Item #1334 Psychodiagnostik [Psychodiagnostics: Inkblot Test Plates]. Hermann  Rorschach.
Psychodiagnostik [Psychodiagnostics: Inkblot Test Plates]
Psychodiagnostik [Psychodiagnostics: Inkblot Test Plates]

Psychodiagnostik [Psychodiagnostics: Inkblot Test Plates]

Bern: Verlag Hans Huber, 1921. A full set of ten plates (180 x 245mm) on heavy cardstock in the original cardboard folding chemise, with the original blue paper band around the plates. Orange pastedown label in German only, without the English translation and without distributor information—signifying the true first edition. Import stamp of C.H. Stoelting and Co., Chicago, each plate numbered, and rubber stamped with Stoelting’s information. In spectacularly fine condition; with no qualifiers. Item #1334

The printing history of Rorschach's plates is a mess, and almost everything sold as a "first edition" is nothing of the kind. The actual first printing was produced in 1921 by Ernst Bircher, Rorschach's original publisher, on thin, flimsy cardstock, sold in a paper envelope alongside a booklet, these are rare in commerce with only one set sold at auction (Kiefer Buch, 2009). When Hans Huber (who had been an employee of Bircher) purchased Bircher's stock, he began printing the plates on heavier cardstock in the format that persists to the present day. The sets routinely offered as "1921 first editions" also bear a 1921 date, but their labels translate "Psychodiagnostik and identify Grune and Stratton as the American distributor—features that postdate both our set and Huber's formal 1932 "second edition" (zweite Auflage), which is also considerably scarcer than the Grune and Stratton sets. The same is true of the French distribution sets, which translate the title as "Psychodiagnostic," name Presses Universitaires de France as the exclusive distributor, and carry the same 1921 copyright despite being equally late productions. Both the American and French sets, despite their printed dates, are at best the third overall printing and more probably later still. Our set predates all of them. The untranslated German-only label, the absence of any distributor on the pastedown, and the import stamp of C.H. Stoelting (a Chicago firm that had dropped the Rorschach plates from its catalogue by 1931 and was never the permanent American distributor) place this set as the earliest Huber printing, the second overall after Bircher's, and the first produced in the format that became standard. In fine condition, with the original paper band intact, this is the finest example known.

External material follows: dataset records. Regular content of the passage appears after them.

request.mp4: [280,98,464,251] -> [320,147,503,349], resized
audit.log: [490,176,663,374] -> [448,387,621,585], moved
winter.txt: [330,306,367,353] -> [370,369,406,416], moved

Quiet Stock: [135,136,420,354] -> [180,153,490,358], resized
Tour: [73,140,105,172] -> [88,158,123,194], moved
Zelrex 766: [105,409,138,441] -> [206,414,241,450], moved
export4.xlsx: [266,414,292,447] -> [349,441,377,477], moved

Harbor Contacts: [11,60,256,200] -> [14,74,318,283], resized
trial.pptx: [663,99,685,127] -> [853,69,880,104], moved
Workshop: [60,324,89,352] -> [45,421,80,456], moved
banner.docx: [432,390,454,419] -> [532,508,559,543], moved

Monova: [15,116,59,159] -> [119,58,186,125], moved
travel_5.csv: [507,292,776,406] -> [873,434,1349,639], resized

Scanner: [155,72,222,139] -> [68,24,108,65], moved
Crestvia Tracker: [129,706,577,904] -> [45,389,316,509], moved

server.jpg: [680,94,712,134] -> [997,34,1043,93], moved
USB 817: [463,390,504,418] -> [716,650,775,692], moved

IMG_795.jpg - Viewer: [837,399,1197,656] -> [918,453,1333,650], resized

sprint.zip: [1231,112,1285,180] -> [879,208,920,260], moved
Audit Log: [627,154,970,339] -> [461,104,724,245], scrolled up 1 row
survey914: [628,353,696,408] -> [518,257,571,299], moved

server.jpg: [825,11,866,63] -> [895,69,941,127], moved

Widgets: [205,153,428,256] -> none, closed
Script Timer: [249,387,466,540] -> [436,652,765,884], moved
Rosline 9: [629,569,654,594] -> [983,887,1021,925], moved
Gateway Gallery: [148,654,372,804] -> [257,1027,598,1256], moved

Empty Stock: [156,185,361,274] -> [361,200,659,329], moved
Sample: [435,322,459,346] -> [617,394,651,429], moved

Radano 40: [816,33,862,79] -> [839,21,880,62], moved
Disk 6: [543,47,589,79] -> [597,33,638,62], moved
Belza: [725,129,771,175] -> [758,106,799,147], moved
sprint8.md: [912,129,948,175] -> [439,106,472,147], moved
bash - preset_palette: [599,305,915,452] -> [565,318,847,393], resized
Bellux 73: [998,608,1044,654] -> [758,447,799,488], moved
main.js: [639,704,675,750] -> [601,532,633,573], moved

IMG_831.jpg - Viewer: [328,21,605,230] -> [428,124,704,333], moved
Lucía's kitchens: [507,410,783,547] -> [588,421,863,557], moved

Hermann Rorschach was a Swiss psychiatrist whose combined interests in art and psychoanalysis led him, beginning in 1911, to experiment with inkblots as a diagnostic instrument—initially to distinguish neurotic from psychotic patients, and specifically to identify schizophrenia. He published his method and findings in Psychodiagnostik in June 1921, but died the following year at thirty-seven of peritonitis, leaving the work largely unfinished. The test attracted little attention during his lifetime. It was not until the 1930s, through the independent efforts of Samuel Beck and Bruno Klopfer in the United States, that the inkblots were widely adopted, first as a clinical tool and then, by 1939, as a projective test of personality—a use of which Rorschach himself had been skeptical. By the 1960s it was the most widely administered projective test in the world, employed in clinical, forensic, and military settings, and it remains, after more than a century, psychology's most recognizable symbol: ten bilaterally symmetrical images, unchanged since their creation, that continue to provoke interpretation, controversy, and fascination in equal measure.